ギリギリ感、それは生命とクリエィティブの合体!?

 2007年6月のコクーン歌舞伎は、河竹黙阿弥作「三人吉三」。2003年以来の再演です。ほの暗い舞台の真ん中に水を張った巨大な盆をあしらった、演出・串田和美さんによるインパクトある美術。舞台全体を睡蓮の華を描いた額縁のような美術が象徴的に飾ります。

 「かっこいいですね」

 箭内さんは睡蓮が描かれた大道具を観て、一言つぶやきました。そうするうちに、三人吉三の幕が開きます。

 「三人吉三」は安政7年(1860年)に初演された河竹黙阿弥の作品。同じ“吉三”と名乗る3人の盗賊が妙な因果でからみ、不条理で救いのないそれぞれの人生を駆け抜け、やがて死にとらえられる。命絶え、降りしきる雪に埋もれるラストは今回、椎名林檎さんの歌声に包まれて幕となります。

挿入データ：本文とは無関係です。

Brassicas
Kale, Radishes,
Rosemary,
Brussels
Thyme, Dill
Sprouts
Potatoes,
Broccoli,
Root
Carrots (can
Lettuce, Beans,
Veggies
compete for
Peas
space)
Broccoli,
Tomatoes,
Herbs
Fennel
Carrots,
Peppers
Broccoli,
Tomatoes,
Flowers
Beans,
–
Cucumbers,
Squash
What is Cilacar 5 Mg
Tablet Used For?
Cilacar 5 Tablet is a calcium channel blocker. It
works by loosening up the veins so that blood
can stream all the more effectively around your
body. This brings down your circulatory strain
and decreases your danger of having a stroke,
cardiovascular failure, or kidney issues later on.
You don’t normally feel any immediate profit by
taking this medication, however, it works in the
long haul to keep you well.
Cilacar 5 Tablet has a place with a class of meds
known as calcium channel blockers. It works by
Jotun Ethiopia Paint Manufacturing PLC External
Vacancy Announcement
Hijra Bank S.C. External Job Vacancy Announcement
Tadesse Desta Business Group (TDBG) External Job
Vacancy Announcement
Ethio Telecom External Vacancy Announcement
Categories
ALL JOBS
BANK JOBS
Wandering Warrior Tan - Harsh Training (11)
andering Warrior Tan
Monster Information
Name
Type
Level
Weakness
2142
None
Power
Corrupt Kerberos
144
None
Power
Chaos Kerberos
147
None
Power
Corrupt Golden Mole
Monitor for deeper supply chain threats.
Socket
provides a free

箭内「実は…気づいてたかもしれませんが、最後泣きました。ラストで3人の役者さんが雪に埋もれながら一心不乱に走っている姿を観て、なにかすごいものを感じてしまって。やばい!って」

 3時間半という長い上演時間。ずっと舞台に集中していた箭内さんは最後、“どんな言葉も当てはまらない感覚”を受け取ったと言います。

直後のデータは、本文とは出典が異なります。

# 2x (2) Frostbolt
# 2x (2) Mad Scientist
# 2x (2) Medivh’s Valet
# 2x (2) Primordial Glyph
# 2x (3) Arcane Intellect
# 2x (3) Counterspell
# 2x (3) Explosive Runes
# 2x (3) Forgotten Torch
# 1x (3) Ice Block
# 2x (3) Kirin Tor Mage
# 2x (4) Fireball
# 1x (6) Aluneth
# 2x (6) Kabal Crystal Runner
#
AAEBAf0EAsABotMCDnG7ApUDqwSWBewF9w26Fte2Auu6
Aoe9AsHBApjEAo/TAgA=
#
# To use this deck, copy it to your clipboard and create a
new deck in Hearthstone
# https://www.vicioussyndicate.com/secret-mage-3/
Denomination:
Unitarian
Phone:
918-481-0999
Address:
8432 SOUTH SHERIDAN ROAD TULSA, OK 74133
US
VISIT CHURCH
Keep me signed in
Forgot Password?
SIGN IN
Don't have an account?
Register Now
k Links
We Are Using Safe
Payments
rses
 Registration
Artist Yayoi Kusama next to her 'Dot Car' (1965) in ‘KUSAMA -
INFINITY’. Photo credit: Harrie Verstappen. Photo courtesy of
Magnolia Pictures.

箭内「無理矢理思い出すと、銀杏BOYZ(※注)のライブを観たときにすごく近い感じ。銀杏BOYZも今日の歌舞伎も自分にとっては、生きている中でギリギリみたいな場所まで行ってみた人たち、そういうことを見せてくれた人たち。それを突きつけられたショックというか」

 『三人吉三』は黙阿弥の代表作とも言われていますが、初演当初の評判は芳しくありませんでした。盗賊暮らしをする主人公、最下級の遊女、近親相姦。それは江戸の人たちにとって生々しすぎたのです。その救いもなく暗い話を中和したのが、最後の火の見櫓の場面の美しさ。「絶望」の後の「救い」。それが“ギリギリ”感を観客に与えるのでしょうか。

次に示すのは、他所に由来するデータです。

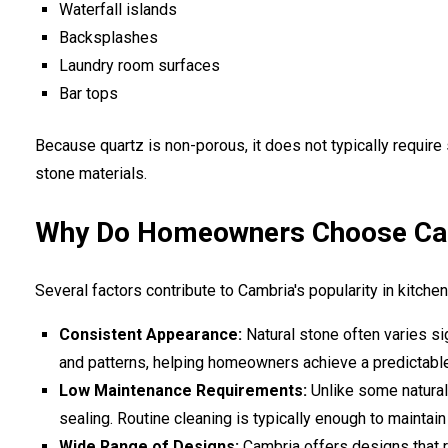
Waterfall islands
Backsplashes
Laundry room surfaces
Bar tops
Because quartz is non-porous, it does not typically require
stone materials.
Why Do Homeowners Choose Cam
Several factors contribute to Cambria's popularity in kitche
Consistent Appearance:
Natural stone often varies si
and patterns, helping homeowners achieve a predictabl
Low Maintenance Requirements:
Unlike some natural 
sealing. Routine cleaning is typically enough to maintain
Wide Range of Designs:
Cambria offers designs that ra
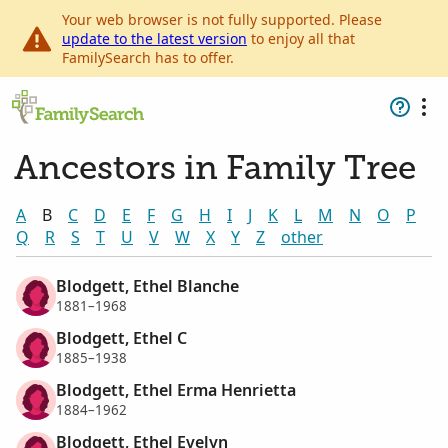
Your web browser is not fully supported. Please
update to the latest version
to enjoy all that
FamilySearch has to offer.
Ancestors in Family Tree
A
B
C
D
E
F
G
H
I
J
K
L
M
N
O
P
Q
R
S
T
U
V
W
X
Y
Z
other
Blodgett, Ethel Blanche
1881–1968
Blodgett, Ethel C
1885–1938
Blodgett, Ethel Erma Henrietta
1884–1962
Blodgett, Ethel Evelyn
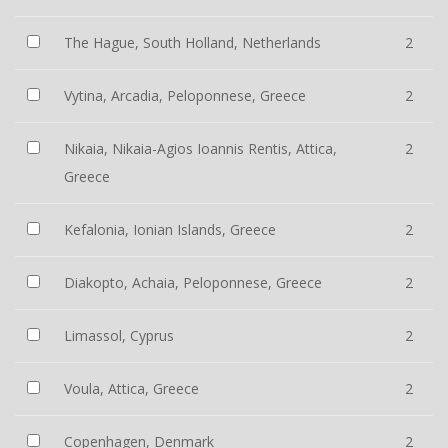
The Hague, South Holland, Netherlands
2
Vytina, Arcadia, Peloponnese, Greece
2
Nikaia, Nikaia-Agios Ioannis Rentis, Attica,
2
Greece
Kefalonia, Ionian Islands, Greece
2
Diakopto, Achaia, Peloponnese, Greece
2
Limassol, Cyprus
2
Voula, Attica, Greece
2
Copenhagen, Denmark
2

箭内「例えば銀杏BOYZの峯田君が歌う姿をライブで観ていると、自分が歌いたくなるわけじゃないし、その歌に特別な思い入れがあるわけでもないんだけど、なんか自分が肯定された気持ちになるんですよね。」

富樫「赦し、ですか」

箭内「ダメだったり、モヤモヤして悩んだり、億病だったりすることが、それでいいんだって気になる。今日の歌舞伎は、勘三郎さんたちの姿は、もっとそれがドスンと重くきました」

富樫「例えば普段“死ぬ”とか本気で意識しないじゃないですか。でも舞台の上の役者さんはあの場面である意味、本当に死んでいるんだと思う。だからギリギリな感じを受けるんですかね?」

箭内「ギリギリっていう言葉もどうなのかな、言葉がはまらないですよね。本気とか、気迫とか、それも何か足りない。生命とクリエイティブが合体したものなのかもしれない」

 ものを創っていく上で、自分もギリギリのところまで行ってみたいと思いながら生きている、という箭内さん。『三人吉三』を観て、自分は本当にギリギリを超えるところに行っているのか、行けなくてもその手前までは行ってみたいと、背中を押された気持ちになったと言います。

 その感想を伺って240年以上も上演されている作品に宿る力、その作品を生身の人間が演じるときに生まれる破壊的な力が歌舞伎にはあるのだと感じました。